Thursday, January 11, 2007

Pink sweater done!

Here is my pepermint candy sweater for the orphanage. Solid color would show off the details beter. After knitting both sleeves and sewing the side seams(whip stitch. I'm lazy), I then picked up along the front, across the back of the neck, and down the other front, and knit three inches of k1,p1 rib. Then I bound off up to where the armhole started (using a size fifteen needle in my right hand to make the bind off loose and stretchy.), ribbed across the back of the neck and down, then bound off up the other side to where the armholes start. Then, for the next three inches, I knit two together at the beginning of each row, and bound off. There was a little yarn left. I knit a pocket.

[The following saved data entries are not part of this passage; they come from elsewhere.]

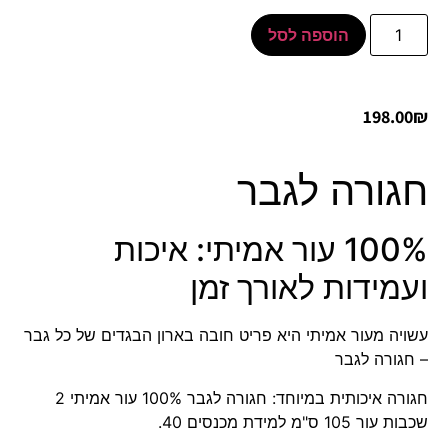
הוספה לסל
198.00
₪
חגורה לגבר
100% עור אמיתי: איכות
ועמידות לאורך זמן
עשויה מעור אמיתי היא פריט חובה בארון הבגדים של כל גבר
– חגורה לגבר
חגורה איכותית במיוחד:
חגורה לגבר 100% עור אמיתי
2
שכבות עור 105 ס"מ למידת מכנסים 40.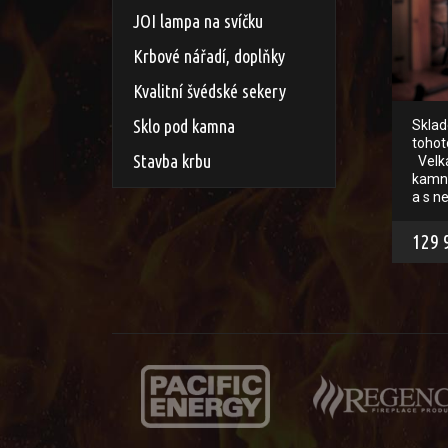
JOI lampa na svíčku
Krbové nářadí, doplňky
Kvalitní švédské sekery
Sklo pod kamna
Skla
tohot
Stavba krbu
Velká
kamna
a s n
129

This should fit a three-year old. Or a skinny five-year-old. I had some sparkly clear plastic buttons which went on the front, and were anchored on the back with some chunky old brown buttons. For fastenings, I took my crochet hook and, holding the yarn behind the work, pulled up a loop to the front, then pulled up a loop in the next stitch, and pulled it through the first loop. Repeat to the edge of the fabric. Work a chain about an inch long, then again chain through the fabric an inch back from the edge. Tah Dah! Button loops! If the description doesn't make sense, I'll make a sample swatch with white yarn and show you.

And look! Looklooklook! It got sunny today. This is me in my hand-spun, hand dyed (with Jello) hand knit poncho and matching hat. This is how I look when I'm taking my own portrait. I love my portraits. The sun is shining. I love everything! Sunshine triggers my inner Yorkshire Terrier. Happy,happyhappyhappy!